Ce sera une campagne d'un nouveau genre. Les candidats ne vont pas se contenter de faire la sortie des usines et la tournée des clubs de services. Ils seront appelés à l'université, pour débattre devant public. Ils seront suivis par la télévision et même la radio va s'en mêler, puisque Trois-Rivières a désormais son émission de ligne ouverte, appelée Omnibus 550, qui relance les candidats.

Les gens d'affaires restent discrets, mais on les sent derrière le candidat Beaudoin. Le peuple suivra-t-il?

Eh bien oui, il va suivre. L'élection à la mairie se terminera par un véritable balayage. Alors que le taux de participation frôlera les 60 %, le candidat Beaudoin sera élu avec 12 987 votes, sur un total de 18 652 suffrages exprimés. Il affichera une majorité de près de 10 000 voix sur son plus proche rival, le vieux guerrier Joseph-Alfred Mongrain, pour qui ce sera le dernier combat: un mois après l'élection municipale, le légendaire «J.A.» va mourir et sera exposé à l'hôtel de ville. Il cumulait plus de vingt ans de vie politique.

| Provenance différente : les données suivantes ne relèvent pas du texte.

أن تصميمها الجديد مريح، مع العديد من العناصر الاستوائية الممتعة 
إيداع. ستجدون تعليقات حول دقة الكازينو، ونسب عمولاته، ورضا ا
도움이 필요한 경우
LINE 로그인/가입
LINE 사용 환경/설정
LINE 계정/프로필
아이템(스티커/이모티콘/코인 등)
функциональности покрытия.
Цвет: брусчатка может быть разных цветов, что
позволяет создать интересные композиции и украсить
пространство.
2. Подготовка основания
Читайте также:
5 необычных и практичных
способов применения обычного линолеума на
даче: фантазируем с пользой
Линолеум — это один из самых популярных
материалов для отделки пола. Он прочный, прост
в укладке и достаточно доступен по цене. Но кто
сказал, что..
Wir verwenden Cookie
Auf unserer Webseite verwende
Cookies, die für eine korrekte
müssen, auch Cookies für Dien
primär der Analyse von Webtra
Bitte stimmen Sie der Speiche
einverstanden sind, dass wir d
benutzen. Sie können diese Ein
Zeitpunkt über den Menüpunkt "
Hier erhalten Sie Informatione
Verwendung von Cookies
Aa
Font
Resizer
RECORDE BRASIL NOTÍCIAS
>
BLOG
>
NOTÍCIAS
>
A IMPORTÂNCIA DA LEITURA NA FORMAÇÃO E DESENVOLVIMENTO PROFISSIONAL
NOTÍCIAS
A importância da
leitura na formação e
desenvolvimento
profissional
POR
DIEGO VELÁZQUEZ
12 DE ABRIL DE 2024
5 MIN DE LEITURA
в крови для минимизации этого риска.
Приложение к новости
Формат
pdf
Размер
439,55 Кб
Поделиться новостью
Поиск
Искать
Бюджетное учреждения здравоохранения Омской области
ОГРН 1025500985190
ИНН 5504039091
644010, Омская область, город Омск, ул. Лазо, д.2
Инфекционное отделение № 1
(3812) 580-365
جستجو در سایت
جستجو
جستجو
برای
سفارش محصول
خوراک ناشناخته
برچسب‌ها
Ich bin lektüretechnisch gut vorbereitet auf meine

Le soir du «triomphe», la bâtisse industrielle du Terrain de l'exposition est envahie par des centaines de supporters et de curieux venus acclamer le gagnant. La surveillance policière est resserrée: on raconte que le Front de libération du Québec aurait menacé de se manifester.

Les jours suivants, dans Le Nouvelliste, le chroniqueur Fernand Gagnon présentera le nouveau conseil comme «un heureux mélange d'expérience, de compétence, de dynamisme et de jeunesse». Il ajoute: «Le temps presse. Les contribuables veulent de l'action, des décisions sérieuses et des réalisations profitables». À l'hôtel de ville, on peut aussi dire que «la table est mise», puisqu'un nouveau directeur général, Jacques Charrette, a été désigné par l'ancien conseil avant même la fin de son terme.

Bref, les observateurs espèrent un renouveau dans la capitale de la Mauricie. Mais le phénomène est régional. Les maires sortants de Shawinigan et Trois-Rivières-Ouest ont été battus et un nouveau maire a été élu à Grand-Mère. Gilles Beaudoin compte de nouveaux voisins en la personne de Dominique Grenier, Robert-Louis Gouin et Jean-Marie Lafontaine.

Dès la mi-novembre, ce groupe de maires fraîchement élus va se réunir pour souligner l'accession du maire de Cap-de-la-Madeleine à la présidence de l'Union des municipalités du Québec. J. Réal Desrosiers fait d'ailleurs figure de vétéran dans sa région, puisqu'il est en poste depuis 1960.

Pour Gilles Beaudoin, le maire Desrosiers est non seulement un voisin, mais c'est aussi un ami. Les deux hommes ont suivi le même parcours vers le pouvoir, soit la filière des clubs de services et des chambres de commerce. Ils sont déjà des alliés et le resteront jusqu'à la fin.

Pour l'esprit régional, c'était bon de savoir que les deux villes-soeurs avaient des maires-frères.